Dr. Tew: Just get up and get moving. Not moving or stretching gives greater pain around the joints, and increases arthritic symptoms. Water aerobics, and warm salt water aerobics are great options. Many pools now are salt water pools. Simple exercises can be done right in the home using resistance bands and range of motion. One of my favorites is a stationary bike. One of the most effective is the Schwinn Airdyne bike that allows you to work the whole body, arms and legs. You don’t have to do 2-3 hours, but aggressively High Intensity Training (H.I.T.) exercise for 2-3 minutes and then break. And then, repeat.

It is pretty well known now that exercise that causes an aerobic effect has a better effect than anti-depressants, and can have the narcotic effect that we mentioned earlier in treating pain symptoms. Exercise is an effective way of healing and relieving depression. There are several other approaches including meditation, healing touch, massage, mindfulness, staying positive and grateful. People that have hope and gratefulness do better in adverse situations than those that have a contrary approach. It takes a major sustained effort to make change.
________________________
Parts of the exercise —
(A) In the exercise passage, rewrite the text from "It is pretty" up to and including "to make change.", substituting "yoga" for "meditation".
(B) Which bike does the exercise passage name as one of the most effective?
(C) Explain why Dr. Tew, in the exercise passage, urges people to get up and get moving.
________________________
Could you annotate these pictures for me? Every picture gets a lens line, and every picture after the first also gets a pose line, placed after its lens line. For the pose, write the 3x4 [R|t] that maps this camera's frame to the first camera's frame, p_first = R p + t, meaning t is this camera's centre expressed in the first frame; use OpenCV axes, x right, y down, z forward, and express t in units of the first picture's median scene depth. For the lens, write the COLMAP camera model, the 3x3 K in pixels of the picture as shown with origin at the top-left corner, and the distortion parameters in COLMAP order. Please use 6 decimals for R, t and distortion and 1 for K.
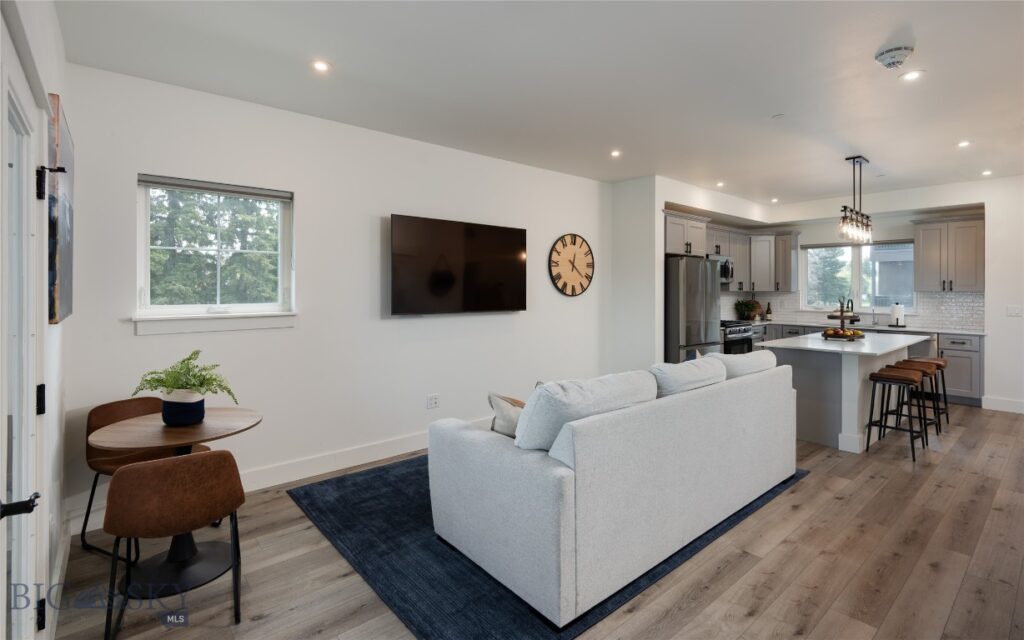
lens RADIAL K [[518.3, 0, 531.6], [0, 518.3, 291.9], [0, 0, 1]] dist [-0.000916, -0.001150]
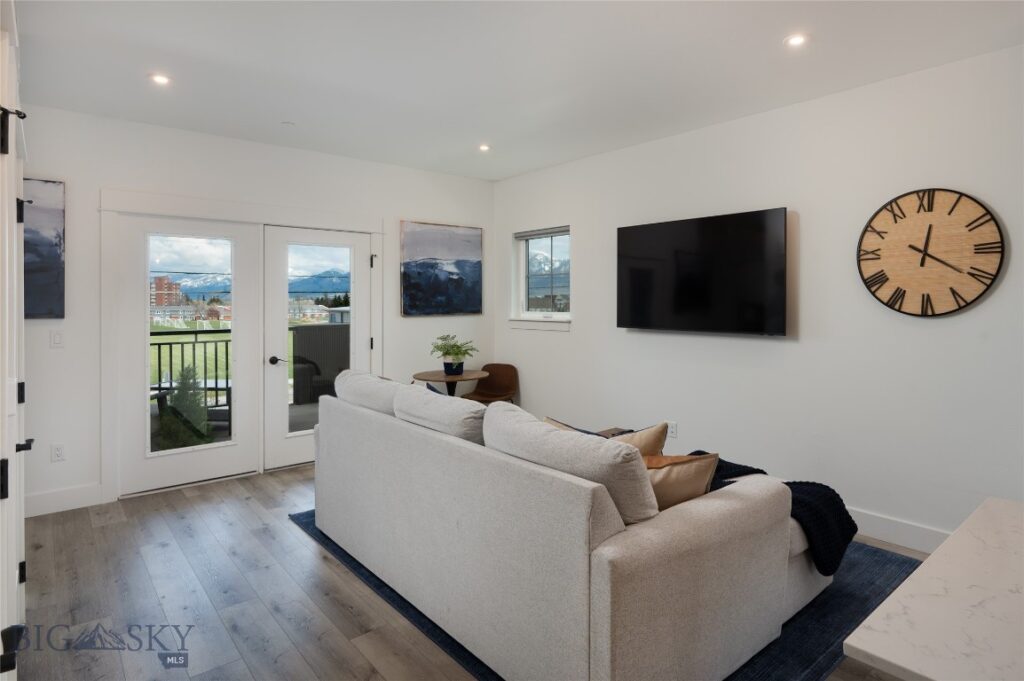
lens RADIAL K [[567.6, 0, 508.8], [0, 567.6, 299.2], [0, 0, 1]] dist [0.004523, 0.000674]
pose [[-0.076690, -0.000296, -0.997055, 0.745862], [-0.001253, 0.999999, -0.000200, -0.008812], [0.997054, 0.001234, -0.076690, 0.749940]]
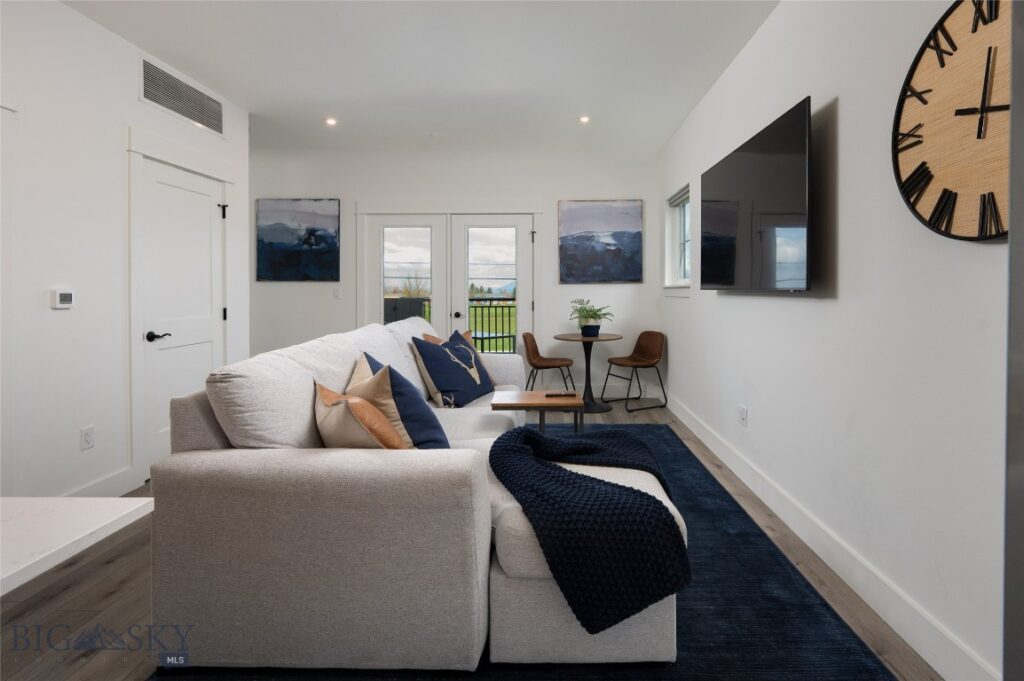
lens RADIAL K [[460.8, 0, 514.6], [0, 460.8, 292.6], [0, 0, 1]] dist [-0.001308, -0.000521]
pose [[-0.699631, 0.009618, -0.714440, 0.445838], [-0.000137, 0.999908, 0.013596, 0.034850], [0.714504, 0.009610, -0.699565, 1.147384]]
________________________
Answers by task —
(A)
It is pretty well known now that exercise that causes an aerobic effect has a better effect than anti-depressants, and can have the narcotic effect that we mentioned earlier in treating pain symptoms. Exercise is an effective way of healing and relieving depression. There are several other approaches including yoga, healing touch, massage, mindfulness, staying positive and grateful. People that have hope and gratefulness do better in adverse situations than those that have a contrary approach. It takes a major sustained effort to make change.

(B) The Schwinn Airdyne bike.

(C) Not moving or stretching causes greater pain around the joints. It also increases arthritic symptoms.